# [Page extract]

================

- Corjova Location in Moldova
- Coordinates: 47°18′N 29°08′E﻿ / ﻿47.300°N 29.133°E
- Country: Moldova
- District: Dubăsari

Government
- • Mayor: Sergiu Oprea

Population (2004 census)
- • Total: 3,231
- Time zone: UTC+2 (EET)
- • Summer (DST): UTC+3 (EEST)

= Corjova, Dubăsari =

Corjova is a commune in Dubăsari District, Moldova. Located on the eastern bank of the River Dniester, it consists of two villages, Corjova and Mahala, with a total population of 3,231.

The Romanian language Mihai Eminescu Lyceum is located in Corjova village.

== History ==

During the Soviet period, it was considered a suburb of the nearby city of Dubăsari, but has since separated from the city and elects its own mayor. During the 1992 War of Transnistria the village was the scene of heavy fighting. After the war it was divided between a part controlled by the government of Moldova and a part controlled by the secessionist government of Transnistria.

================

# [Dataset content]
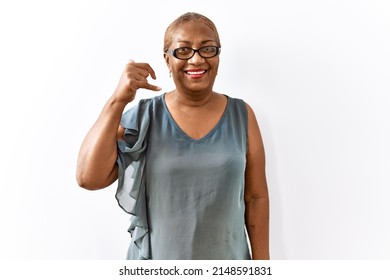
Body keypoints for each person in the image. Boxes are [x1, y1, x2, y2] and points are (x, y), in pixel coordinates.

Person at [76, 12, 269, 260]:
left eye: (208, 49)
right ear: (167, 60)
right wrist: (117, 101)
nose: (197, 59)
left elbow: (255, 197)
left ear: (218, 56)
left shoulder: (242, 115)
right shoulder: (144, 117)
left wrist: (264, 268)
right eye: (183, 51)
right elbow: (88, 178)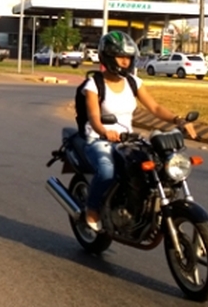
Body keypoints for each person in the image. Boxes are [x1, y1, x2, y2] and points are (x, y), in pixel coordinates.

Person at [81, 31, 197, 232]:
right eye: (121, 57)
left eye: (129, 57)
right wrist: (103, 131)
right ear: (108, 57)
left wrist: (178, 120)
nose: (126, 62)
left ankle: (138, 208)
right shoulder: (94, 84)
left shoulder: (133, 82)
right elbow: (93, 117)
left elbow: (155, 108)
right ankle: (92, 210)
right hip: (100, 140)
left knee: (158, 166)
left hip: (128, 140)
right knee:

================

# [Work order 1]
Output the passage of the Corjova article that starts at the words containing "Population (2004 census)" and ends with "government of Transnistria.", reproducing it exactly.
# [Work order 2]
List every label that is followed by a colon in the data block at the top of the Corjova article.

# [Written answer 1]
Population (2004 census)
- • Total: 3,231
- Time zone: UTC+2 (EET)
- • Summer (DST): UTC+3 (EEST)

= Corjova, Dubăsari =

Corjova is a commune in Dubăsari District, Moldova. Located on the eastern bank of the River Dniester, it consists of two villages, Corjova and Mahala, with a total population of 3,231.

The Romanian language Mihai Eminescu Lyceum is located in Corjova village.

== History ==

During the Soviet period, it was considered a suburb of the nearby city of Dubăsari, but has since separated from the city and elects its own mayor. During the 1992 War of Transnistria the village was the scene of heavy fighting. After the war it was divided between a part controlled by the government of Moldova and a part controlled by the secessionist government of Transnistria.

# [Written answer 2]
- Coordinates
- Country
- District
- Mayor
- Total
- Time zone
- Summer (DST)